Ik ga zo meteen het pennetje vervangen door een lichtpen. Ik hef de hengel. De lijn strekt zich iets te snel. In een reflex reageer ik. Precies op het breukvlak van flauw licht naar bijna donker een aanbeet!! Het ondiepe water ontploft. De vis beukt onder de top. Ik geef hem weinig ruimte. Dat lukt alleen maar omdat hij niet al te groot is. Dit ga ik tot een goed einde brengen.
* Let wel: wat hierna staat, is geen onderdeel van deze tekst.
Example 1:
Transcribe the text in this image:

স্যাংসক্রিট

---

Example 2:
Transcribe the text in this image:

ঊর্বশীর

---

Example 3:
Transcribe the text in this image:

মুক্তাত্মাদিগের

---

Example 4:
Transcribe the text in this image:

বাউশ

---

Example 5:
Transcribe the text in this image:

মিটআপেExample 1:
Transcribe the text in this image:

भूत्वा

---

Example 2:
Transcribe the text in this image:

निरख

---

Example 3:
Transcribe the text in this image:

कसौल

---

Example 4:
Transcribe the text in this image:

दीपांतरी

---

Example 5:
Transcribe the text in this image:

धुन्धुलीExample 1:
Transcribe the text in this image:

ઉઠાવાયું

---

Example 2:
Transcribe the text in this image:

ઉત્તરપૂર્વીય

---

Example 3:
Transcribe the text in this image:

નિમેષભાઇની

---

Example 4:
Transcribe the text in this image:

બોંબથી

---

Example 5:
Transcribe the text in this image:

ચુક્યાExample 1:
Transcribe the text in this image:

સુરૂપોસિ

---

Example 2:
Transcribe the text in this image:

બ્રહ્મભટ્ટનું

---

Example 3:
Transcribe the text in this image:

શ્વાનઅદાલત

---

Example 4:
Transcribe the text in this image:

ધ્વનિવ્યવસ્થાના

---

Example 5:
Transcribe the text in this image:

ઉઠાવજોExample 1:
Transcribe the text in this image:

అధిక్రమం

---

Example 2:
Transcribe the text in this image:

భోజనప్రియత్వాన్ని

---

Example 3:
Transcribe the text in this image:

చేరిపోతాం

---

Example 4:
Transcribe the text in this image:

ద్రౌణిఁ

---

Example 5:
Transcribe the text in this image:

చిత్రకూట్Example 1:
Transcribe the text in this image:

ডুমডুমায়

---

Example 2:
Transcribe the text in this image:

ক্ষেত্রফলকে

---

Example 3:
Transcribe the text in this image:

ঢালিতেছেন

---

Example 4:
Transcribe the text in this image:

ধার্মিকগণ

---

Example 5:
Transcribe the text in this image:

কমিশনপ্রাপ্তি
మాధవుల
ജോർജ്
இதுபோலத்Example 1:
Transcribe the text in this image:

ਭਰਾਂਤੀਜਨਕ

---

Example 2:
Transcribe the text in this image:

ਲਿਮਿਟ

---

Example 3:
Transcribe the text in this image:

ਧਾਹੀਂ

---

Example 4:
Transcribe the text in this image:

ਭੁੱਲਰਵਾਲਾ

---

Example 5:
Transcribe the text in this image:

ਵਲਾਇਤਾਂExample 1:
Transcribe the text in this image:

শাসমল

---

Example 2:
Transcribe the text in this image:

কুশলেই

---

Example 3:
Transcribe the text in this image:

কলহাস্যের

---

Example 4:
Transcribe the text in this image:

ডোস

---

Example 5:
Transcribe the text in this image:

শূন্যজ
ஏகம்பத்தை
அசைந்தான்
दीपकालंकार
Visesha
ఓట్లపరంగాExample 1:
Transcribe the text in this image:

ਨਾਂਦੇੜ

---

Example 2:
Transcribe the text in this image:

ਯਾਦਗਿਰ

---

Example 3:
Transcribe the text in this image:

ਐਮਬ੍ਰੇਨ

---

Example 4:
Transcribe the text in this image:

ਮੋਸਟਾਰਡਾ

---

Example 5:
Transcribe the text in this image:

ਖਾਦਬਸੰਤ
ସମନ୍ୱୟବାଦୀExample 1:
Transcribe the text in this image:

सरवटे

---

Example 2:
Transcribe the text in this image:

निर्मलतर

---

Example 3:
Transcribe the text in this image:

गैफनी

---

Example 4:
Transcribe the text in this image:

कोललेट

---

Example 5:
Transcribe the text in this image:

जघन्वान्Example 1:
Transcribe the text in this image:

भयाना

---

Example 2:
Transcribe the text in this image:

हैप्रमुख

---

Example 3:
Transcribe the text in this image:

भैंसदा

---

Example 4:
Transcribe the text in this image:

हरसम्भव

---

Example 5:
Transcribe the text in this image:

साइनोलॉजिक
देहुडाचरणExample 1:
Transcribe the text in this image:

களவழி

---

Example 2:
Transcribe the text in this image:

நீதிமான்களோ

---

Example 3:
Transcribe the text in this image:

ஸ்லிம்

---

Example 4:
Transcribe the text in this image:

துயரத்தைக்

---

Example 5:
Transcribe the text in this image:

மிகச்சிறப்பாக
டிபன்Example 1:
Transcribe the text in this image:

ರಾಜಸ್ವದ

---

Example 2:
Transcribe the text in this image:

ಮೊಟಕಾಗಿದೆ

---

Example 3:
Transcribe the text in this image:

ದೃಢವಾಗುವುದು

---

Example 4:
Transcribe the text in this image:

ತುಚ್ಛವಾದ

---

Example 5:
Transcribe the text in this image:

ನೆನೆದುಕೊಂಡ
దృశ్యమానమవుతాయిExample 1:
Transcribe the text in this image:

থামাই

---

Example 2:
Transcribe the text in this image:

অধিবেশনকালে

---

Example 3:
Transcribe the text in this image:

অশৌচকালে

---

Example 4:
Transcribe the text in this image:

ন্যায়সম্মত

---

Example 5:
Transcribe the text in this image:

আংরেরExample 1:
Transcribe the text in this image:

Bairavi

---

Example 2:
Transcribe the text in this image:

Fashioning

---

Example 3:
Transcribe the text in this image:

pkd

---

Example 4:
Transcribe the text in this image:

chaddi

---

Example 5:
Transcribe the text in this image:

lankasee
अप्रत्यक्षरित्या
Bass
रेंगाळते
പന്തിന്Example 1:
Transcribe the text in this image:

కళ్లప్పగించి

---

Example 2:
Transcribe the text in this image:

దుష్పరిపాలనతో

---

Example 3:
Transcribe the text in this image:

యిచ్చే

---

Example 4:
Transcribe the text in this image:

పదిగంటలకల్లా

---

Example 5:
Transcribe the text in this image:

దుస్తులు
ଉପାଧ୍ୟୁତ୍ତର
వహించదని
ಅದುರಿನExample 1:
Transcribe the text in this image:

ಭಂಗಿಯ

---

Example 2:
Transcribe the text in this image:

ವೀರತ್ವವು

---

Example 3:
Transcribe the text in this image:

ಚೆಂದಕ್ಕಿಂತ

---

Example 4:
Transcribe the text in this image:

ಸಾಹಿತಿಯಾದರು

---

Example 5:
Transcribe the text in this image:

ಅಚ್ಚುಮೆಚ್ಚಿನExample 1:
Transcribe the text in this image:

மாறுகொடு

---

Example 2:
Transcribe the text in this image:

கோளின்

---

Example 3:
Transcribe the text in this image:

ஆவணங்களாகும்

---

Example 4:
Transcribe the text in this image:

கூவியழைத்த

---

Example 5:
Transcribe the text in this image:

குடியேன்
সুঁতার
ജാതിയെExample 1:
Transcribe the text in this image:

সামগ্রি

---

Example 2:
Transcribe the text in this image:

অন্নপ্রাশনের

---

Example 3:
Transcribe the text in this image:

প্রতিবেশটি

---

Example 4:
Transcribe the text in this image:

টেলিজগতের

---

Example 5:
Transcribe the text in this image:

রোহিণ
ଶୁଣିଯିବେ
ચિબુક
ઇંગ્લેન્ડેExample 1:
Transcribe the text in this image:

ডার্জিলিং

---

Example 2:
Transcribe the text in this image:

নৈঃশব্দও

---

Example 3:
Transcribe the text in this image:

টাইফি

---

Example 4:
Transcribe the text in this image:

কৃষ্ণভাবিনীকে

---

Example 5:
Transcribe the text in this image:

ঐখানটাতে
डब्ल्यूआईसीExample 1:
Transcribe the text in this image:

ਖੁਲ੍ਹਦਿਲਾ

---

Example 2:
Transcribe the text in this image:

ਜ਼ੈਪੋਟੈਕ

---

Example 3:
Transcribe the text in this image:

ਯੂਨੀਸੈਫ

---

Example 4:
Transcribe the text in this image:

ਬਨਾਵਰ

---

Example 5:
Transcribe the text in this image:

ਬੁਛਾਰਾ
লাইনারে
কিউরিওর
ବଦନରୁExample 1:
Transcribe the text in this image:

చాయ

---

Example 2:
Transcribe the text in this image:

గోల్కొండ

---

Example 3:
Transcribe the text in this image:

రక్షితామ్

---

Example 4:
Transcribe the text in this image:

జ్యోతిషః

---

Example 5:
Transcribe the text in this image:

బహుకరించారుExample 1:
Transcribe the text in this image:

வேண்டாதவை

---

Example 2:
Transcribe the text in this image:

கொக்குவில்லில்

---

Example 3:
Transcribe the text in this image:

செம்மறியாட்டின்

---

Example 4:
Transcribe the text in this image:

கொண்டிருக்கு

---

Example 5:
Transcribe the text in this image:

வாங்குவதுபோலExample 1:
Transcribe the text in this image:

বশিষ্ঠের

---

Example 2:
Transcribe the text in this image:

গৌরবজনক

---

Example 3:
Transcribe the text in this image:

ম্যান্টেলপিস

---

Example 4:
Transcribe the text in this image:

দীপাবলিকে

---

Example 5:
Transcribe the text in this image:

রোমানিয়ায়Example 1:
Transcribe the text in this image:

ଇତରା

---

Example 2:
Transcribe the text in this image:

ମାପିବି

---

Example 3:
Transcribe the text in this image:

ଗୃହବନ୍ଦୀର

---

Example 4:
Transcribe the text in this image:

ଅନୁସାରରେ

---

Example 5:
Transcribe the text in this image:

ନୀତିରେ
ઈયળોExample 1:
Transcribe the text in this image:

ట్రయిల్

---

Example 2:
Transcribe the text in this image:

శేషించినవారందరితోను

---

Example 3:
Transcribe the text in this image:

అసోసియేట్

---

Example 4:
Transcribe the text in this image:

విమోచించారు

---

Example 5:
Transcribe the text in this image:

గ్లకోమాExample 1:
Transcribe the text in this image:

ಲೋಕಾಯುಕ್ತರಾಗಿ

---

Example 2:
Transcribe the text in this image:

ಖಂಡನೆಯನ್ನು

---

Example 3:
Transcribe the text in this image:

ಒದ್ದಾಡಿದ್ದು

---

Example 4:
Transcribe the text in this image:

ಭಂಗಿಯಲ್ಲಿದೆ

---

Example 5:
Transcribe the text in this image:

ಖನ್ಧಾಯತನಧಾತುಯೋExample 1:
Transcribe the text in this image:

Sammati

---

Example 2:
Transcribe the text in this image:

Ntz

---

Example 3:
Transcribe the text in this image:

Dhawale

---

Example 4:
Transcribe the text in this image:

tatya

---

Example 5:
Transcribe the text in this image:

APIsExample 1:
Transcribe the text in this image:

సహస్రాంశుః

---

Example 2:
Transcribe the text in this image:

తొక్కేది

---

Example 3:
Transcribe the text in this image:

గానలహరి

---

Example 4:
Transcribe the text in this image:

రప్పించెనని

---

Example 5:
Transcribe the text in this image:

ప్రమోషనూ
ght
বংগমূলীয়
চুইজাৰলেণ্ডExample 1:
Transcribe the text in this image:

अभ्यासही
In het donker wordt het gaatje tussen de takken wel erg klein. Eigenlijk ben ik blij dat het geen grote vis is. Ik moet hem wel een stap tegemoet komen. Er staat toch nog een meter water onder de kant. Ik ruik de modder als mijn schoenen zich vastzuigen in de zachte bodem. Het is een schub van een pond af achttien. Ik onthaak hem in het net en ondersteun hem even tot hij weg wil. Dan klauter ik op de kant, pak ik in en begin soppend in mijn schoenen aan de terugtocht. Zelfs de avond brengt geen verkoeling.Als ik thuiskom vraagt die lieverd niet of ik iets gevangen heb. Dat begrijpt ze direct. Ze kijkt toe als ik me van de natte bende ontdoe. Je stinkt zegt ze, ja zeg ik grijnzend.